Но в этот же день его, как и нескольких других раненых, медсестра позвала в кабинет начальника госпиталя.
Когда назвали его фамилию, Павел вошел, доложил.
– Панцергренадер Пауль Витте по вашему приказанию прибыл.
– Садитесь, гренадер.
Павел присел на краешек стула и скривился от боли. Ноги уже подзажили – но спина!
Кроме начальника госпиталя гауптмана Шайбе в кабинете был еще один человек в белом халате. Кто он такой, Павел не знал.
Гауптман зачитал его формуляр – не столько для Павла, сколько для человека в халате.
– Ты проявил себя как герой, гренадер. Господин оберст приехал вручить тебе и другим танкистам нагрудные знаки «за танковую атаку».

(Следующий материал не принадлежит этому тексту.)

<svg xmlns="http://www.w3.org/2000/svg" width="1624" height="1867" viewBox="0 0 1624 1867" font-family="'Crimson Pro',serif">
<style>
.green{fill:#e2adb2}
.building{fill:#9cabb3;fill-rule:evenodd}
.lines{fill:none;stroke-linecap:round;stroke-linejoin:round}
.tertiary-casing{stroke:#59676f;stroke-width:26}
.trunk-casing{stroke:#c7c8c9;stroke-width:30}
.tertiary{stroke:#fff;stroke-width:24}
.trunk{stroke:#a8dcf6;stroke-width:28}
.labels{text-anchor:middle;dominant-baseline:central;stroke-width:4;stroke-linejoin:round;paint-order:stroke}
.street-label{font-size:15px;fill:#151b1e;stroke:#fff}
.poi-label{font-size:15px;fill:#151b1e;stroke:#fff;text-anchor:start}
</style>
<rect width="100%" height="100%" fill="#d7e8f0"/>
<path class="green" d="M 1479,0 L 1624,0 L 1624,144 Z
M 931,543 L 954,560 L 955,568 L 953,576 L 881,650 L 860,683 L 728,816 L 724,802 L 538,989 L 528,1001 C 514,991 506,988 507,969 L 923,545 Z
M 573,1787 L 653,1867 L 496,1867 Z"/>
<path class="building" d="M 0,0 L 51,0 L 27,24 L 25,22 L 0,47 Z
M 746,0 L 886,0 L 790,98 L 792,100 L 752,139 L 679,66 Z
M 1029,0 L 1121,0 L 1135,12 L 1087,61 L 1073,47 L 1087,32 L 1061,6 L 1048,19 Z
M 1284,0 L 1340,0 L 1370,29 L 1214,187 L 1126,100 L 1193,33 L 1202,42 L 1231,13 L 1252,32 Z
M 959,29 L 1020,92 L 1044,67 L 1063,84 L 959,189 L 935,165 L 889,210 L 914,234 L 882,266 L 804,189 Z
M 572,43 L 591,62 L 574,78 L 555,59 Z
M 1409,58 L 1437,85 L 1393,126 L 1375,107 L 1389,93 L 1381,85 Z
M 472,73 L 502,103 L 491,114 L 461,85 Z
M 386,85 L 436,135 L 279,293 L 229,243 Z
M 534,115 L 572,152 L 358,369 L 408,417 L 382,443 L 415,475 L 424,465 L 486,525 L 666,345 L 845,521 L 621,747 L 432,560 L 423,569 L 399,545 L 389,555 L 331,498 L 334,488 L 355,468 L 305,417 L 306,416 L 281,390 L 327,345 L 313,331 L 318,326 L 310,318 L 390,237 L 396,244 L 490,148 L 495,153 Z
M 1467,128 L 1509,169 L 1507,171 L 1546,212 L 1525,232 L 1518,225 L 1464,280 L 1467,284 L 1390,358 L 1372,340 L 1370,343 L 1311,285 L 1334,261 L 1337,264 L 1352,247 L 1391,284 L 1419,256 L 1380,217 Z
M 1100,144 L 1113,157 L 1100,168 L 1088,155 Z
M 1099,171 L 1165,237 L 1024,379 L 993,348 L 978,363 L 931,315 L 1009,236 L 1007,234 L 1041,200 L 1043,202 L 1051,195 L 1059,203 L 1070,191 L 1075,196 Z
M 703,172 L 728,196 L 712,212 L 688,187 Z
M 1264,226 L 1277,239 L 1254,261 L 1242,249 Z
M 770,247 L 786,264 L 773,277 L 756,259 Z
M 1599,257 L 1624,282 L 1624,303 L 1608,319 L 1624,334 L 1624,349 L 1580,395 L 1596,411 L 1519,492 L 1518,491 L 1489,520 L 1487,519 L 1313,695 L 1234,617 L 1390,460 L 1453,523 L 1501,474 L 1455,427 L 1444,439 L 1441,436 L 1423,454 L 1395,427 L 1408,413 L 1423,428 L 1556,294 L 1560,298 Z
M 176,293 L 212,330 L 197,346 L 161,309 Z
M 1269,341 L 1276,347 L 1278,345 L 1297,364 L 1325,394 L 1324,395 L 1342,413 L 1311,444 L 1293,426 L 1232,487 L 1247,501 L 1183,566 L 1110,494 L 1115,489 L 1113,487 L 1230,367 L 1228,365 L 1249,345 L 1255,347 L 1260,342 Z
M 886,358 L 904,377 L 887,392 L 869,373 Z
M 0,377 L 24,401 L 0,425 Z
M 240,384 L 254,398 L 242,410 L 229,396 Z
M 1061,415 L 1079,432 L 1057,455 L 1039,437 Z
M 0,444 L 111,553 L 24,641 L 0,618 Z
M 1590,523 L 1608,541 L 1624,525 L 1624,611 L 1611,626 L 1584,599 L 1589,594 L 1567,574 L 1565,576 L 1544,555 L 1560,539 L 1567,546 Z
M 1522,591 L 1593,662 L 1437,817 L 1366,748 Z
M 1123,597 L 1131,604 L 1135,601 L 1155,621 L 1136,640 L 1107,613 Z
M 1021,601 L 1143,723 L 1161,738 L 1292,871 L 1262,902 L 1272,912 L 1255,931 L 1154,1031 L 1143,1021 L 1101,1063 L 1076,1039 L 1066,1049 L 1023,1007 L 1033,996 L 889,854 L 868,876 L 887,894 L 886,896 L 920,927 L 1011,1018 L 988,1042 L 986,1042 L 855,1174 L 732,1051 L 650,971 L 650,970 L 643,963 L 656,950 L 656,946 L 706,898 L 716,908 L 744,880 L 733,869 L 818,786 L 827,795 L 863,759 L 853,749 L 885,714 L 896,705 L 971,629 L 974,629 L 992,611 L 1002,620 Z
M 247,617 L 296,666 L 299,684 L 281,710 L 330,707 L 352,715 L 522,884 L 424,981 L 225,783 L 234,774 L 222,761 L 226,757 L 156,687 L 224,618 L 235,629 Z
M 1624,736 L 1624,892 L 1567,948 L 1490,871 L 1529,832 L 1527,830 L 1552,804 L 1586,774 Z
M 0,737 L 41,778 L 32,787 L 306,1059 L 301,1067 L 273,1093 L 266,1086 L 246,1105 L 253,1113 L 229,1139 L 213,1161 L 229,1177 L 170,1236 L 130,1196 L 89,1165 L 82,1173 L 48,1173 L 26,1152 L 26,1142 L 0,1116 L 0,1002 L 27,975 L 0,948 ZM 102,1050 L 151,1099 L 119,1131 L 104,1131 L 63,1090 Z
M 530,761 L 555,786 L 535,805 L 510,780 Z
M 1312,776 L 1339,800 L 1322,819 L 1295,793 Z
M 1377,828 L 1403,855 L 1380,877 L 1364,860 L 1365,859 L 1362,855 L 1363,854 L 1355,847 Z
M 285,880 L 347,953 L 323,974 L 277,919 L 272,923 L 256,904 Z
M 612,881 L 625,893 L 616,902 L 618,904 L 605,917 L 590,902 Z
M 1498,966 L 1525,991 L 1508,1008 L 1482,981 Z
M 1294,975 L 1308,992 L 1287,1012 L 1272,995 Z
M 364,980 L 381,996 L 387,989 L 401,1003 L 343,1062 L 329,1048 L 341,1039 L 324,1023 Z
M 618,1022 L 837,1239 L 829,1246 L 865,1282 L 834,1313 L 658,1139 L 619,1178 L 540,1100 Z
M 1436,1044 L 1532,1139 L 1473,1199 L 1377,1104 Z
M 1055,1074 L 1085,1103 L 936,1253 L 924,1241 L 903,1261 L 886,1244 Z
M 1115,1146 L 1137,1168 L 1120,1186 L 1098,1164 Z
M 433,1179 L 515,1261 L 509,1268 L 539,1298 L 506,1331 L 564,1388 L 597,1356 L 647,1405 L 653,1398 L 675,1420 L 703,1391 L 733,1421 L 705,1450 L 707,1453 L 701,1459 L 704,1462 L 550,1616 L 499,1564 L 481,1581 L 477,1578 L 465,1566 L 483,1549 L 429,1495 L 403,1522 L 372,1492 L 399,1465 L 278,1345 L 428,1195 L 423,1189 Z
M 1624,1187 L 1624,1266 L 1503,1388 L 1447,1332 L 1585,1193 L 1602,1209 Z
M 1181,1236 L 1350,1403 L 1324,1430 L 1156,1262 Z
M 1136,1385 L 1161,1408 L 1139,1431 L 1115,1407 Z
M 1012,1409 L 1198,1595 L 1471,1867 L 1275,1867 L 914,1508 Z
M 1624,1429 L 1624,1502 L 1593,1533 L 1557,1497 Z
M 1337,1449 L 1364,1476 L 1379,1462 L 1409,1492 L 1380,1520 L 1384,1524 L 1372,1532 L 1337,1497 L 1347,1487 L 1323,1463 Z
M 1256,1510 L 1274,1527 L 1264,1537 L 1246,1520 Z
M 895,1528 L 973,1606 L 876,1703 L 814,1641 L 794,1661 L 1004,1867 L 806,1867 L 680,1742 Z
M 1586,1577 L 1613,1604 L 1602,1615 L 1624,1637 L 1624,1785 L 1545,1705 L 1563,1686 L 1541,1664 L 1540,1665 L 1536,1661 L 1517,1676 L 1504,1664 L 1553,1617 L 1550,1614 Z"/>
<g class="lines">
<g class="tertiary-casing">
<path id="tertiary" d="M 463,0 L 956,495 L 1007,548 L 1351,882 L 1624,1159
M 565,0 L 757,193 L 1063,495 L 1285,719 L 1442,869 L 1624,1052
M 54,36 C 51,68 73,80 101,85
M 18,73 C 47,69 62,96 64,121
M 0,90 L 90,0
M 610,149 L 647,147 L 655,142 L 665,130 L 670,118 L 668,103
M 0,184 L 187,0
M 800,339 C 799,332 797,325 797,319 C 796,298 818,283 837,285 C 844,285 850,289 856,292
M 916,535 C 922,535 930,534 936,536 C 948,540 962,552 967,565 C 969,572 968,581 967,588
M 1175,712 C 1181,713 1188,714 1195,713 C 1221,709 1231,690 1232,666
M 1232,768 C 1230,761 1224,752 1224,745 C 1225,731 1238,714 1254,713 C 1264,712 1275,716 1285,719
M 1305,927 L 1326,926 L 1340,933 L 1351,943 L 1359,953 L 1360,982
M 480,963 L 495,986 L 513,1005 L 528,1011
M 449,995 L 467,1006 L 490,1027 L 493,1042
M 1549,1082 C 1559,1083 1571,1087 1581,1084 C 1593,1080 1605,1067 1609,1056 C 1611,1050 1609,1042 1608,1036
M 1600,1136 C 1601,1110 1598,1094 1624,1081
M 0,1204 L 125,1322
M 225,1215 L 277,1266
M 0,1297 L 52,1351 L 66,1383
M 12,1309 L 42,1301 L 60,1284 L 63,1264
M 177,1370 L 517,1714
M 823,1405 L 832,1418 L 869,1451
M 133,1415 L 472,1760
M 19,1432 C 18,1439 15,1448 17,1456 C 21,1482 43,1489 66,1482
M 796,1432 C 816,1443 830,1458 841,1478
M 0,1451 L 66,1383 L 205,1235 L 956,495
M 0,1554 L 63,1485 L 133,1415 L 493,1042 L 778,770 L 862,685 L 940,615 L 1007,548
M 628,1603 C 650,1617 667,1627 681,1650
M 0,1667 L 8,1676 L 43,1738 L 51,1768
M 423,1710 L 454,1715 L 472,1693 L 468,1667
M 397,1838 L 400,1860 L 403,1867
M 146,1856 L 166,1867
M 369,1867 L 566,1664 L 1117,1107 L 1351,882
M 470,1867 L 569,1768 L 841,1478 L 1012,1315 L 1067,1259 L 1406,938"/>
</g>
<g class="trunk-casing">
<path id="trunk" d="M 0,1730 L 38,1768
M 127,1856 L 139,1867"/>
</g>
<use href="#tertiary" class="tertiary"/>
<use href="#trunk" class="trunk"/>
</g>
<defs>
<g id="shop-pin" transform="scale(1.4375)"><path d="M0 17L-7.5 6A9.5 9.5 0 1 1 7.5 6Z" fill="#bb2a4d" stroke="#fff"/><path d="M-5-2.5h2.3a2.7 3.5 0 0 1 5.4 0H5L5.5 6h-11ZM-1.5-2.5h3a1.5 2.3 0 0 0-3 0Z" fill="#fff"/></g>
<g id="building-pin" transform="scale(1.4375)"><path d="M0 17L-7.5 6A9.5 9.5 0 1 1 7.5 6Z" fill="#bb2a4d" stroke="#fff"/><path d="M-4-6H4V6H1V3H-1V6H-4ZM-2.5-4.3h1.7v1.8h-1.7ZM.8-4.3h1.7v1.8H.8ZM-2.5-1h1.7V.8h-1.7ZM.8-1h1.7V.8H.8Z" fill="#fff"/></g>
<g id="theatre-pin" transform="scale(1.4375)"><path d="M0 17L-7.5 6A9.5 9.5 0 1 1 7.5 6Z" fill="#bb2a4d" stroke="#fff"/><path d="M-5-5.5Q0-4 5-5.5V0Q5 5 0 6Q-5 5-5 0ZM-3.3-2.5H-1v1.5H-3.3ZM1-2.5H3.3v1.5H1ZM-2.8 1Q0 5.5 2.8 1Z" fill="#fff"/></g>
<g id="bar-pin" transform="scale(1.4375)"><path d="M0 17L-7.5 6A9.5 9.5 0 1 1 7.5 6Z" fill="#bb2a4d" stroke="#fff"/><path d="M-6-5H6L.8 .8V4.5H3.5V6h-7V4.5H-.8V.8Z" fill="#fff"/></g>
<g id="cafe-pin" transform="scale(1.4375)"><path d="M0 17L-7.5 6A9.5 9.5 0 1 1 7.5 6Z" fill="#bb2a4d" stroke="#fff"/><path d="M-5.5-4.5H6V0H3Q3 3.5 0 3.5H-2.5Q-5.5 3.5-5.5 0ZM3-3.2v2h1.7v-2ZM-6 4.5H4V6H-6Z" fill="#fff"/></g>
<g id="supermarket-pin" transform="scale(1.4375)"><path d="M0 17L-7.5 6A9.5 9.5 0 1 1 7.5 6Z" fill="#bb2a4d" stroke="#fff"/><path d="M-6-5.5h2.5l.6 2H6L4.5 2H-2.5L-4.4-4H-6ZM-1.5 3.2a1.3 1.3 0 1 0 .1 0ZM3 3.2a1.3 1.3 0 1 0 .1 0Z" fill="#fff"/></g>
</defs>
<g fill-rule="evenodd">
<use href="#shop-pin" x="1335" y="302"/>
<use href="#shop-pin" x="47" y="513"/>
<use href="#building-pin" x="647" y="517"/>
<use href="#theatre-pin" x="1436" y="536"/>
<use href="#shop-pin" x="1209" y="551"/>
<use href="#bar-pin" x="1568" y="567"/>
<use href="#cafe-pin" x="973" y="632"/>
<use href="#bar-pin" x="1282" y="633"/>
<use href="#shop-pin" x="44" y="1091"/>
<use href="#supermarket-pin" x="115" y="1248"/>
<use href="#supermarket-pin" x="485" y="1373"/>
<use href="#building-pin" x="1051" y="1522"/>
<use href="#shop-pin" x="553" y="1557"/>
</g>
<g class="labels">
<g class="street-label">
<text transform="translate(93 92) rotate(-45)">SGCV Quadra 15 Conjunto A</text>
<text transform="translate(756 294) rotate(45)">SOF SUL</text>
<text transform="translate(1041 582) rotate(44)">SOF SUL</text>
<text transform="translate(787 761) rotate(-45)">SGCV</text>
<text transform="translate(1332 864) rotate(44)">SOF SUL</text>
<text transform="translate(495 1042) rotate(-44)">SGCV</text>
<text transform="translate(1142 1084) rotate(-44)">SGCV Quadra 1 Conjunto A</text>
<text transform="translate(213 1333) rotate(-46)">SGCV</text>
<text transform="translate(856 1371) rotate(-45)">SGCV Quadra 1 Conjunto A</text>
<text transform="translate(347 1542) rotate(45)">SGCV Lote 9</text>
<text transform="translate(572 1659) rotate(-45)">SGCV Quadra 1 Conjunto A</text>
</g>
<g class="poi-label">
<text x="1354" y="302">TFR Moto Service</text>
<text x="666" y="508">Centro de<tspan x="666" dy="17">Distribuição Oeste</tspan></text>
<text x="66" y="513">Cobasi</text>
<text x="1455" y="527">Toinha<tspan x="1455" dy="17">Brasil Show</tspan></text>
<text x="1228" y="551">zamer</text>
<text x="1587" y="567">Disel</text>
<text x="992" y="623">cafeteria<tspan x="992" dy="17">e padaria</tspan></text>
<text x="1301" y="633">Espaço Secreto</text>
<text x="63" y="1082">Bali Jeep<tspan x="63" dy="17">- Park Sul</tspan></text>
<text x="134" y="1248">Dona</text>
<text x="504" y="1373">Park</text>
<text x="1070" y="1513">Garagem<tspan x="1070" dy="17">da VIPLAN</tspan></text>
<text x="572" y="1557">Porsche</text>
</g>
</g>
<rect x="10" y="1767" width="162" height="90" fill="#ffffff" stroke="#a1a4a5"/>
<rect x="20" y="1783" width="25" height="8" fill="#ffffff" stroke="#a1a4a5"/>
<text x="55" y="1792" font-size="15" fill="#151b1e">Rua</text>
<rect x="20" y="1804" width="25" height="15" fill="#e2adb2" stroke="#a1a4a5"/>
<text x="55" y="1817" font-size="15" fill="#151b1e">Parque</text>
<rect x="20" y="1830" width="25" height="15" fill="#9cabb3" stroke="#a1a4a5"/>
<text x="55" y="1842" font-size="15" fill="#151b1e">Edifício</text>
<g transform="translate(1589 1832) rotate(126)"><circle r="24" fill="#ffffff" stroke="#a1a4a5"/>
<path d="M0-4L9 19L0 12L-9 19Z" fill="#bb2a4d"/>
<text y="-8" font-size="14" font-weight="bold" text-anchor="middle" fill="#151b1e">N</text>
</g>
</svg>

Человек в белом халате встал и подошел к Павлу. Тот сделал попытку встать, но оберст мягко надавил ему на плечо:
– Сиди, герой, ты заслужил. – И прямо к халату Павла приколол значок. – Мы сверились в штабе дивизии о твоем послужном списке, гренадер. Атака под Прохоровкой была у тебя двадцать пятой, поэтому ты получаешь этот отличительный знак с цифрой «двадцать пять». Носи его с честью!
– Яволь, герр оберст!
– Герой должен лечиться в хороших условиях.
– Мне нравится лечиться в госпитале, герр оберст.
– В госпитале нет условий для лечения ожогов. Мы решили отправить тебя и еще нескольких танкистов с ожогами в фатерланд, в Дрезден.
– О, герр оберст, я так признателен вам за заботу обо мне! Но я бы не возражал остаться здесь.
– Сынок, ты еще молод. Ожоги – дело серьезное, на их месте могут быть грубые рубцы. А ты нужен армии и фюреру здоровым. Потому не возражай.
– Яволь, герр оберст.
– Вот и замечательно! Надеюсь, вещей у тебя немного и подружкой ты обзавестись не успел. Отъезд завтра.
Павел встал.
– Разрешите идти?
– Иди.
Павел вышел за дверь. Его окружили раненые.
– Чего тебя вызывали?
Павел показал на значок, приколотый к халату.
– О! Двадцать пять атак! Я такой значок вижу в первый раз, вот бы и мне такой!
– Вилли, соверши двадцать пять атак – и у тебя такой же будет.
Раненые засмеялись. В скучной жизни госпиталя любое, даже незначительное событие становилось происшествием, о котором говорили несколько дней.
А на следующий день несколько танкистов и самоходчиков погрузили в санитарный поезд и отправили в Германию. Поезд шел через Тернополь, Львов, Жешув, Краков, а потом повернул на юг. Миновали Вену, затем Прагу.
Павел почти все время смотрел в окно. Интересно было увидеть, хотя бы из окна вагона, такие места. И везде, где проходил поезд – через Польшу, Австрию, Чехию, – Павла удивляли целые, неразрушенные, красивые, как игрушечные, домики, асфальтированные, булыжные и бетонные дороги. А еще – жители. Красиво одетые, они праздно гуляли по улицам, пили пиво за столиками в кафе. Бегали дети, чинно прогуливались пенсионеры. Тихо, мирно, никаких разрушений. А у него на родине – разруха, люди живут впроголодь, дороги техникой разбиты. Разница – разительная.